Вот вспоминаю: «Работать надо… чтобы каждый нерв буквально трясся от напряжения и радости совершаемого. Чтобы возлюбленное тобой слово застучало в черепную коробку всеми своими звуками, и ты вскочил бы среди ночи с криком: «Пришло!»
Выпал из немощных облаков солнечный свет, упал на темные кусты и засверкали там ягоды. Вот так и мне вдруг все стало ясно.
Почему же он, Маякин, меня уязвил? Да вот потому хотя бы, что два месяца я валял дурака. Причин тому много: то с работы на работу устраивался, то с женой объяснялся… но ни одна в адвокаты не годится. «Ни дня без строчки!» Это-то было. Даже строчки по три на день набежит. Но потения не было. Работы. Глупый это лозунг. Ну а что такое — с женой объяснялся? Небось, когда Томилину Иван Петровичу нужно идти на сенокос, то какие объяснения с женой его остановят. Жена его — Мария Ивановна — золотая женщина, она никогда себе не позволит даже насмехнуться над ним в этот момент. Но представим себе, что у него другая жена, и она его, когда он с граблями и вилами на плече, требует вдруг к ответу: мол, куда ты, навозный домовой, подевал десятку от аванса? Разумеется, он ответит ей так, как я собирался Маякину ответить. И не в силу грубого характера, а просто потому, что сено там ждет, и его по строчке в день (по охапочке то есть) заготавливать не приходится.
Вот какое должно быть отношение к делу, и у меня оно должно быть такое, а иначе — зачем оно тогда вообще?
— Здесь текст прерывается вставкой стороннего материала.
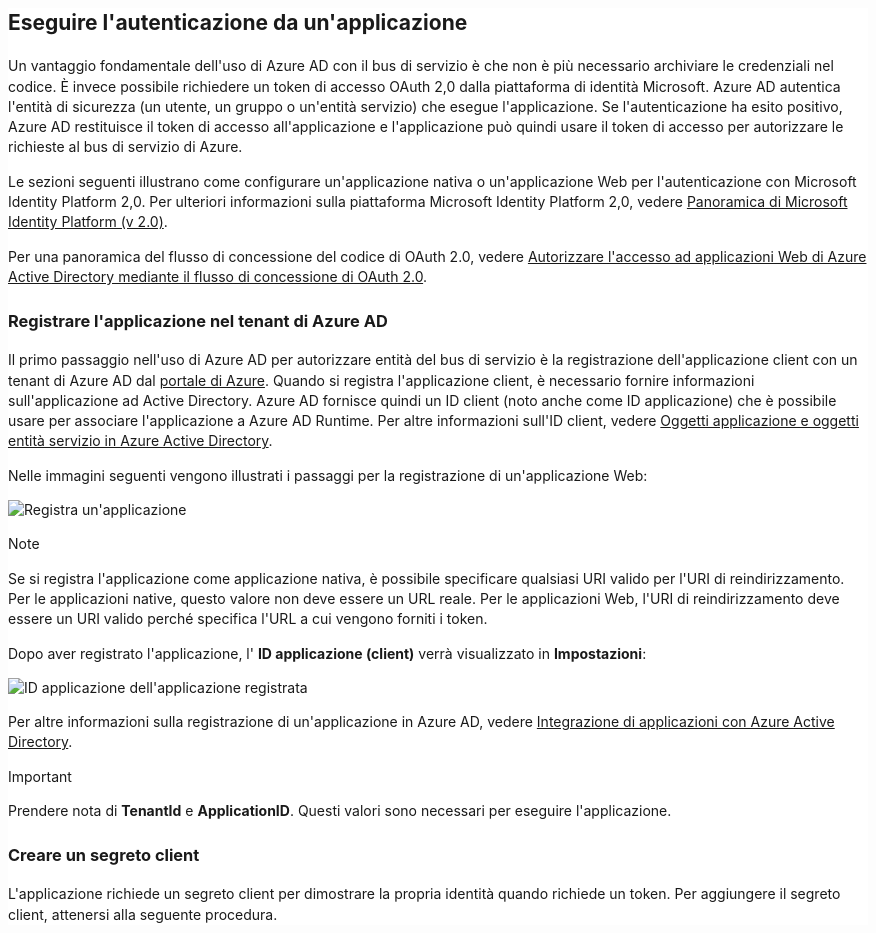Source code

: 
## <a name="authenticate-from-an-application"></a>Eseguire l'autenticazione da un'applicazione
Un vantaggio fondamentale dell'uso di Azure AD con il bus di servizio è che non è più necessario archiviare le credenziali nel codice. È invece possibile richiedere un token di accesso OAuth 2,0 dalla piattaforma di identità Microsoft. Azure AD autentica l'entità di sicurezza (un utente, un gruppo o un'entità servizio) che esegue l'applicazione. Se l'autenticazione ha esito positivo, Azure AD restituisce il token di accesso all'applicazione e l'applicazione può quindi usare il token di accesso per autorizzare le richieste al bus di servizio di Azure.

Le sezioni seguenti illustrano come configurare un'applicazione nativa o un'applicazione Web per l'autenticazione con Microsoft Identity Platform 2,0. Per ulteriori informazioni sulla piattaforma Microsoft Identity Platform 2,0, vedere [Panoramica di Microsoft Identity Platform (v 2.0)](../active-directory/develop/v2-overview.md).

Per una panoramica del flusso di concessione del codice di OAuth 2.0, vedere [Autorizzare l'accesso ad applicazioni Web di Azure Active Directory mediante il flusso di concessione di OAuth 2.0](../active-directory/develop/v2-oauth2-auth-code-flow.md).

### <a name="register-your-application-with-an-azure-ad-tenant"></a>Registrare l'applicazione nel tenant di Azure AD
Il primo passaggio nell'uso di Azure AD per autorizzare entità del bus di servizio è la registrazione dell'applicazione client con un tenant di Azure AD dal [portale di Azure](https://portal.azure.com/). Quando si registra l'applicazione client, è necessario fornire informazioni sull'applicazione ad Active Directory. Azure AD fornisce quindi un ID client (noto anche come ID applicazione) che è possibile usare per associare l'applicazione a Azure AD Runtime. Per altre informazioni sull'ID client, vedere [Oggetti applicazione e oggetti entità servizio in Azure Active Directory](../active-directory/develop/app-objects-and-service-principals.md). 

Nelle immagini seguenti vengono illustrati i passaggi per la registrazione di un'applicazione Web:

![Registra un'applicazione](./media/authenticate-application/app-registrations-register.png)

> [!Note]
> Se si registra l'applicazione come applicazione nativa, è possibile specificare qualsiasi URI valido per l'URI di reindirizzamento. Per le applicazioni native, questo valore non deve essere un URL reale. Per le applicazioni Web, l'URI di reindirizzamento deve essere un URI valido perché specifica l'URL a cui vengono forniti i token.

Dopo aver registrato l'applicazione, l' **ID applicazione (client)** verrà visualizzato in **Impostazioni**:

![ID applicazione dell'applicazione registrata](./media/authenticate-application/application-id.png)

Per altre informazioni sulla registrazione di un'applicazione in Azure AD, vedere [Integrazione di applicazioni con Azure Active Directory](../active-directory/develop/quickstart-v2-register-an-app.md).

> [!IMPORTANT]
> Prendere nota di **TenantId** e **ApplicationID**. Questi valori sono necessari per eseguire l'applicazione.

### <a name="create-a-client-secret"></a>Creare un segreto client   
L'applicazione richiede un segreto client per dimostrare la propria identità quando richiede un token. Per aggiungere il segreto client, attenersi alla seguente procedura.
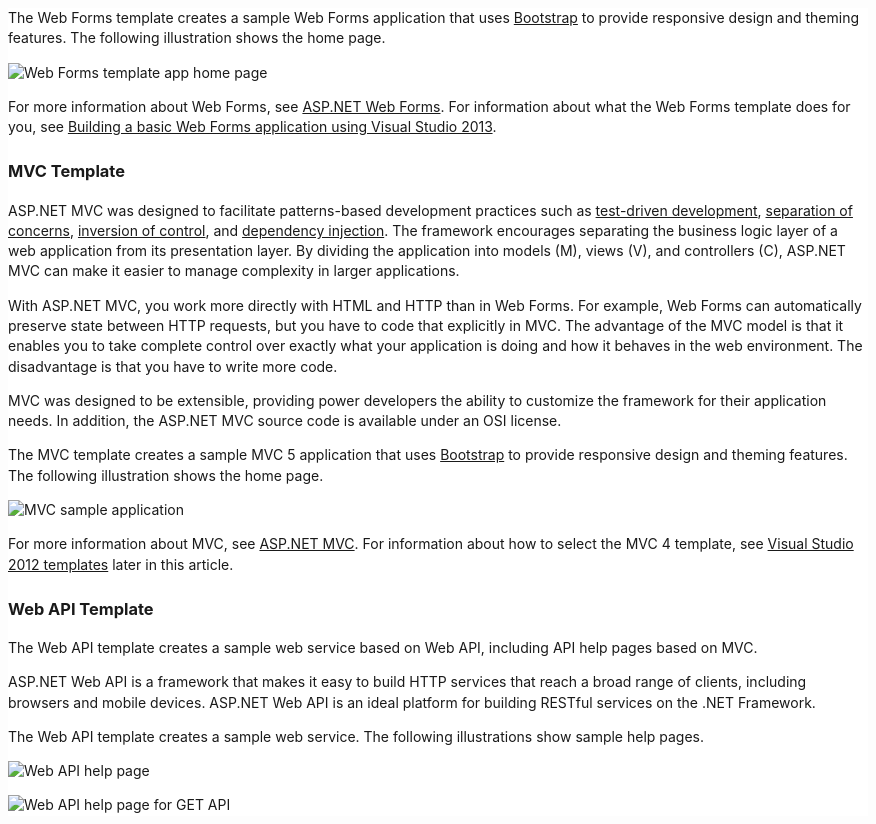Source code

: The Web Forms template creates a sample Web Forms application that uses [Bootstrap](#bootstrap) to provide responsive design and theming features. The following illustration shows the home page.

![Web Forms template app home page](creating-web-projects-in-visual-studio/_static/image10.png)

For more information about Web Forms, see [ASP.NET Web Forms](https://asp.net/web-forms). For information about what the Web Forms template does for you, see [Building a basic Web Forms application using Visual Studio 2013](https://blogs.msdn.com/b/webdev/archive/2013/12/19/building-a-basic-web-forms-application-using-visual-studio-2013.aspx).

<a id="mvc"></a>
### MVC Template

ASP.NET MVC was designed to facilitate patterns-based development practices such as [test-driven development](http://en.wikipedia.org/wiki/Test-driven_development), [separation of concerns](http://en.wikipedia.org/wiki/Separation_of_concerns), [inversion of control](http://en.wikipedia.org/wiki/Inversion_of_control), and [dependency injection](http://en.wikipedia.org/wiki/Dependency_injection). The framework encourages separating the business logic layer of a web application from its presentation layer. By dividing the application into models (M), views (V), and controllers (C), ASP.NET MVC can make it easier to manage complexity in larger applications.

With ASP.NET MVC, you work more directly with HTML and HTTP than in Web Forms. For example, Web Forms can automatically preserve state between HTTP requests, but you have to code that explicitly in MVC. The advantage of the MVC model is that it enables you to take complete control over exactly what your application is doing and how it behaves in the web environment. The disadvantage is that you have to write more code.

MVC was designed to be extensible, providing power developers the ability to customize the framework for their application needs. In addition, the ASP.NET MVC source code is available under an OSI license.

The MVC template creates a sample MVC 5 application that uses [Bootstrap](#bootstrap) to provide responsive design and theming features. The following illustration shows the home page.

![MVC sample application](creating-web-projects-in-visual-studio/_static/image11.png)

For more information about MVC, see [ASP.NET MVC](https://asp.net/mvc). For information about how to select the MVC 4 template, see [Visual Studio 2012 templates](#vs2012) later in this article.

<a id="webapi"></a>
### Web API Template

The Web API template creates a sample web service based on Web API, including API help pages based on MVC.

ASP.NET Web API is a framework that makes it easy to build HTTP services that reach a broad range of clients, including browsers and mobile devices. ASP.NET Web API is an ideal platform for building RESTful services on the .NET Framework.

The Web API template creates a sample web service. The following illustrations show sample help pages.

![Web API help page](creating-web-projects-in-visual-studio/_static/image12.png)

![Web API help page for GET API](creating-web-projects-in-visual-studio/_static/image13.png)
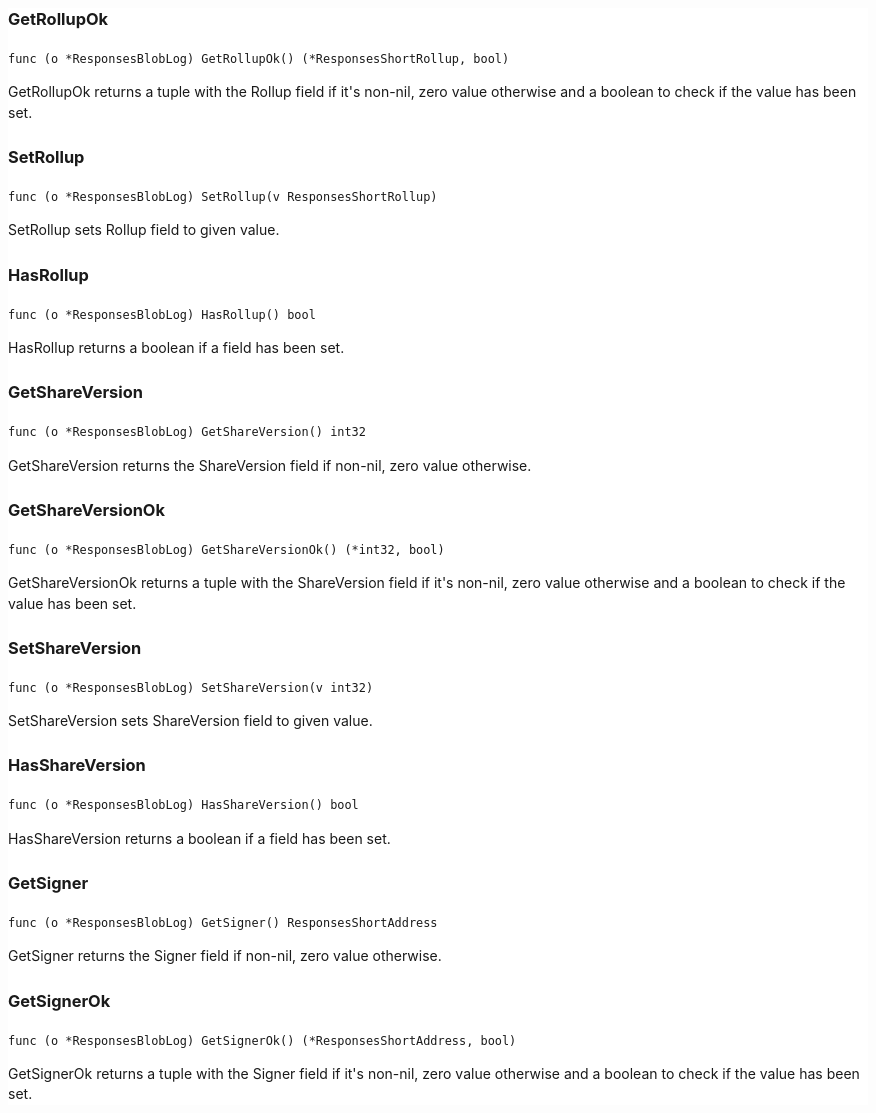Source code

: ### GetRollupOk

`func (o *ResponsesBlobLog) GetRollupOk() (*ResponsesShortRollup, bool)`

GetRollupOk returns a tuple with the Rollup field if it's non-nil, zero value otherwise
and a boolean to check if the value has been set.

### SetRollup

`func (o *ResponsesBlobLog) SetRollup(v ResponsesShortRollup)`

SetRollup sets Rollup field to given value.

### HasRollup

`func (o *ResponsesBlobLog) HasRollup() bool`

HasRollup returns a boolean if a field has been set.

### GetShareVersion

`func (o *ResponsesBlobLog) GetShareVersion() int32`

GetShareVersion returns the ShareVersion field if non-nil, zero value otherwise.

### GetShareVersionOk

`func (o *ResponsesBlobLog) GetShareVersionOk() (*int32, bool)`

GetShareVersionOk returns a tuple with the ShareVersion field if it's non-nil, zero value otherwise
and a boolean to check if the value has been set.

### SetShareVersion

`func (o *ResponsesBlobLog) SetShareVersion(v int32)`

SetShareVersion sets ShareVersion field to given value.

### HasShareVersion

`func (o *ResponsesBlobLog) HasShareVersion() bool`

HasShareVersion returns a boolean if a field has been set.

### GetSigner

`func (o *ResponsesBlobLog) GetSigner() ResponsesShortAddress`

GetSigner returns the Signer field if non-nil, zero value otherwise.

### GetSignerOk

`func (o *ResponsesBlobLog) GetSignerOk() (*ResponsesShortAddress, bool)`

GetSignerOk returns a tuple with the Signer field if it's non-nil, zero value otherwise
and a boolean to check if the value has been set.
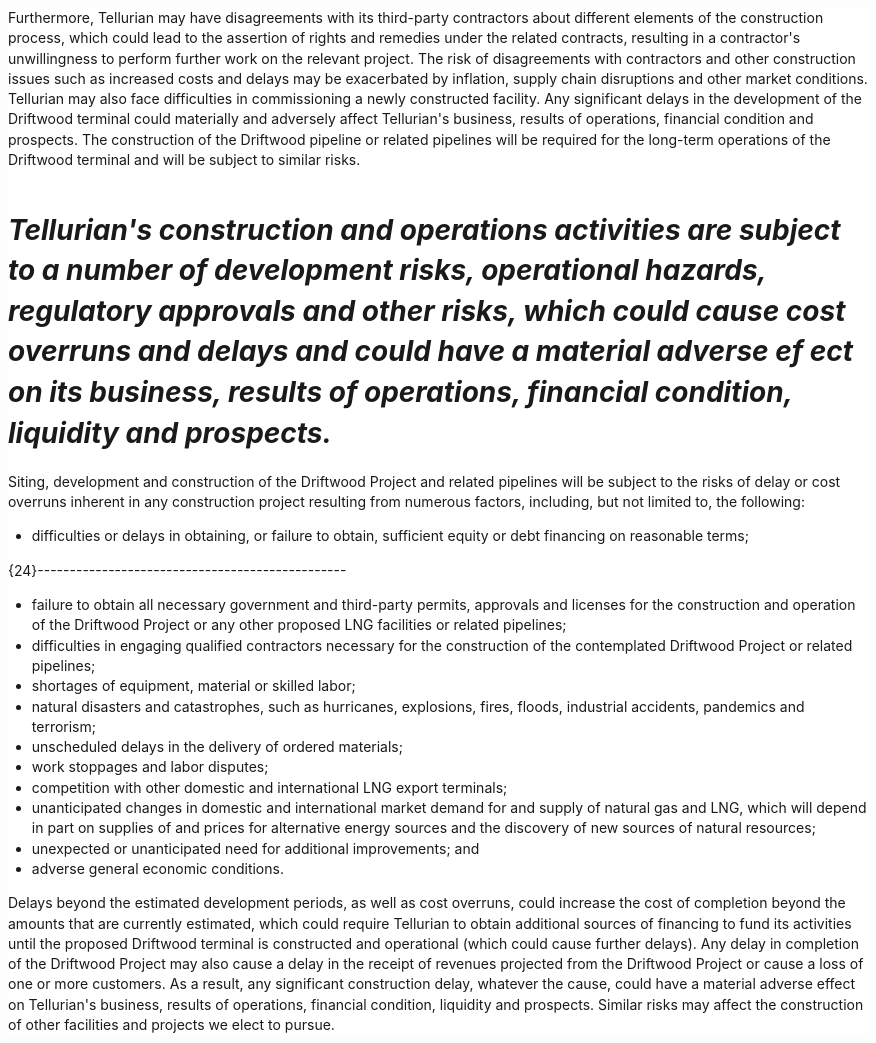 Furthermore, Tellurian may have disagreements with its third-party contractors about different elements of the construction process, which could lead to the assertion of rights and remedies under the related contracts, resulting in a contractor's unwillingness to perform further work on the relevant project. The risk of disagreements with contractors and other construction issues such as increased costs and delays may be exacerbated by inflation, supply chain disruptions and other market conditions. Tellurian may also face difficulties in commissioning a newly constructed facility. Any significant delays in the development of the Driftwood terminal could materially and adversely affect Tellurian's business, results of operations, financial condition and prospects. The construction of the Driftwood pipeline or related pipelines will be required for the long-term operations of the Driftwood terminal and will be subject to similar risks.

# *Tellurian's construction and operations activities are subject to a number of development risks, operational hazards, regulatory approvals and other risks, which could cause cost overruns and delays and could have a material adverse ef ect on its business, results of operations, financial condition, liquidity and prospects.*

Siting, development and construction of the Driftwood Project and related pipelines will be subject to the risks of delay or cost overruns inherent in any construction project resulting from numerous factors, including, but not limited to, the following:

- difficulties or delays in obtaining, or failure to obtain, sufficient equity or debt financing on reasonable terms;

{24}------------------------------------------------

- failure to obtain all necessary government and third-party permits, approvals and licenses for the construction and operation of the Driftwood Project or any other proposed LNG facilities or related pipelines;
- difficulties in engaging qualified contractors necessary for the construction of the contemplated Driftwood Project or related pipelines;
- shortages of equipment, material or skilled labor;
- natural disasters and catastrophes, such as hurricanes, explosions, fires, floods, industrial accidents, pandemics and terrorism;
- unscheduled delays in the delivery of ordered materials;
- work stoppages and labor disputes;
- competition with other domestic and international LNG export terminals;
- unanticipated changes in domestic and international market demand for and supply of natural gas and LNG, which will depend in part on supplies of and prices for alternative energy sources and the discovery of new sources of natural resources;
- unexpected or unanticipated need for additional improvements; and
- adverse general economic conditions.

Delays beyond the estimated development periods, as well as cost overruns, could increase the cost of completion beyond the amounts that are currently estimated, which could require Tellurian to obtain additional sources of financing to fund its activities until the proposed Driftwood terminal is constructed and operational (which could cause further delays). Any delay in completion of the Driftwood Project may also cause a delay in the receipt of revenues projected from the Driftwood Project or cause a loss of one or more customers. As a result, any significant construction delay, whatever the cause, could have a material adverse effect on Tellurian's business, results of operations, financial condition, liquidity and prospects. Similar risks may affect the construction of other facilities and projects we elect to pursue.
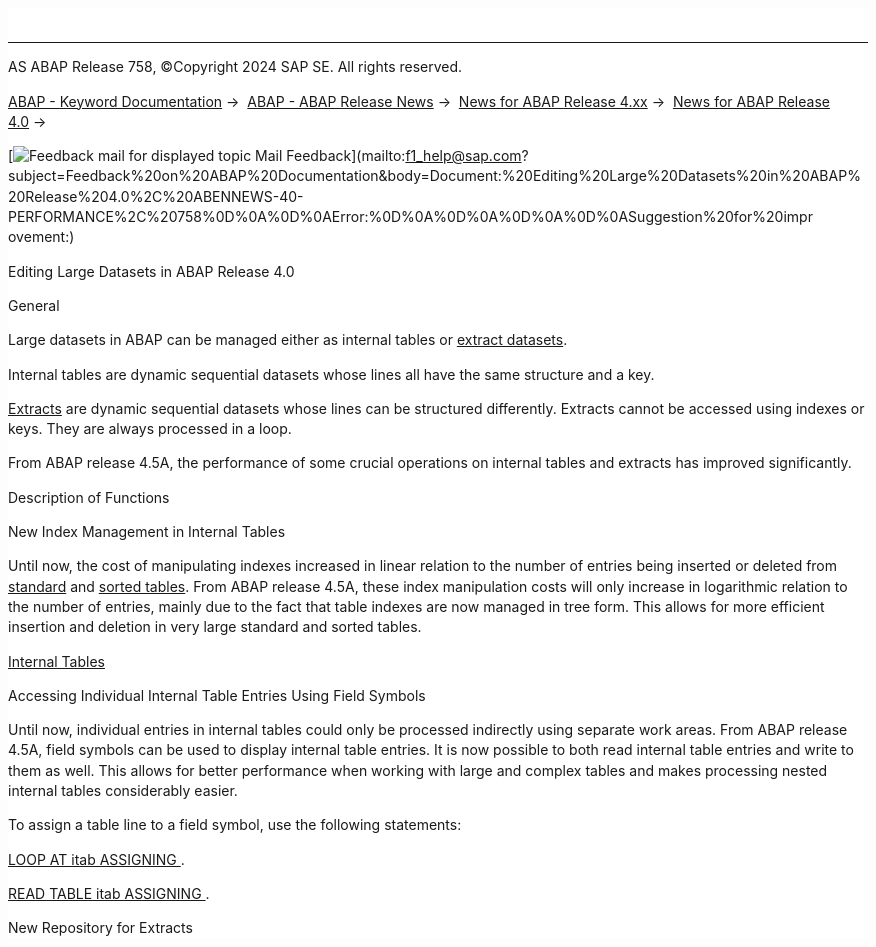 
  

* * *

AS ABAP Release 758, ©Copyright 2024 SAP SE. All rights reserved.

[ABAP - Keyword Documentation](javascript:call_link\('abenabap.htm'\)) →  [ABAP - ABAP Release News](javascript:call_link\('abennews.htm'\)) →  [News for ABAP Release 4.xx](javascript:call_link\('abennews-4.htm'\)) →  [News for ABAP Release 4.0](javascript:call_link\('abennews-40.htm'\)) → 

 [![](Mail.gif?object=Mail.gif "Feedback mail for displayed topic") Mail Feedback](mailto:f1_help@sap.com?subject=Feedback%20on%20ABAP%20Documentation&body=Document:%20Editing%20Large%20Datasets%20in%20ABAP%20Release%204.0%2C%20ABENNEWS-40-PERFORMANCE%2C%20758%0D%0A%0D%0AError:%0D%0A%0D%0A%0D%0A%0D%0ASuggestion%20for%20impr
ovement:)

Editing Large Datasets in ABAP Release 4.0

General   

Large datasets in ABAP can be managed either as internal tables or [extract datasets](javascript:call_link\('abenextract_dataset_glosry.htm'\) "Glossary Entry").

Internal tables are dynamic sequential datasets whose lines all have the same structure and a key.

[Extracts](javascript:call_link\('abenextract_glosry.htm'\) "Glossary Entry") are dynamic sequential datasets whose lines can be structured differently. Extracts cannot be accessed using indexes or keys. They are always processed in a loop.

From ABAP release 4.5A, the performance of some crucial operations on internal tables and extracts has improved significantly.

Description of Functions   

New Index Management in Internal Tables   

Until now, the cost of manipulating indexes increased in linear relation to the number of entries being inserted or deleted from [standard](javascript:call_link\('abenstandard_table_glosry.htm'\) "Glossary Entry") and [sorted tables](javascript:call_link\('abensorted_table_glosry.htm'\) "Glossary Entry"). From ABAP release 4.5A, these index manipulation costs will only increase in logarithmic relation to the number of entries, mainly due to the fact that table indexes are now managed in tree form. This allows for more efficient insertion and deletion in very large standard and sorted tables.

[Internal Tables](javascript:call_link\('abenitab.htm'\))

Accessing Individual Internal Table Entries Using Field Symbols   

Until now, individual entries in internal tables could only be processed indirectly using separate work areas. From ABAP release 4.5A, field symbols can be used to display internal table entries. It is now possible to both read internal table entries and write to them as well. This allows for better performance when working with large and complex tables and makes processing nested internal tables considerably easier.

To assign a table line to a field symbol, use the following statements:

[LOOP AT itab ASSIGNING <fs>](javascript:call_link\('abaploop_at_itab.htm'\)).

[READ TABLE itab ASSIGNING <fs>](javascript:call_link\('abapread_table.htm'\)).

New Repository for Extracts  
Я вздохнул в третий раз и шагнул к засветившемуся ягодами кусту. Шагнул и замер. Состоялась все же страшная встреча: прямо из-под ноги утекала в глубь травы толстая, черная гадюка. Не уж. Именно гадюка и именно утекала, как политая на наклонную гладь вязкая жидкость. Безмолвно, без шипа и все же как-то угрожающе. Я довольно спокойно ее рассмотрел, вспомнил, что в августе яд у них ослабевает, и вообще я в надежных кирзовых сапогах, а змеи, между прочим, очень нужны природе.
Но — Маякин? Разве без него задумался бы я так о себе? Ни Сергей Александровичу, ни Иван Петровичу он на дух не нужен, да и никогда не подъехал бы он к ним с такими речами. Он точно выбрал меня и приходится признать — спасибо, Маякин.
Только в виду села я вспомнил, что живую опасную змею я увидел впервые в жизни, а прожил уже немало.
Незабудки
Вике О.
Мы, я думаю, нормально живем. Уж, наверное, пошире всяких Башмачкиных или там Подколесиных из прошлого века. Но, что нервно, то нервно. Однажды разговариваю с женой по телефону. Так себе разговор: мол, весна, потолок пора белить, но в трубке еще и Пугачева наяривала про роман с каким-то Айсбергом, и начинаем мы, представьте, перебрасываться какими-то словесными репьями.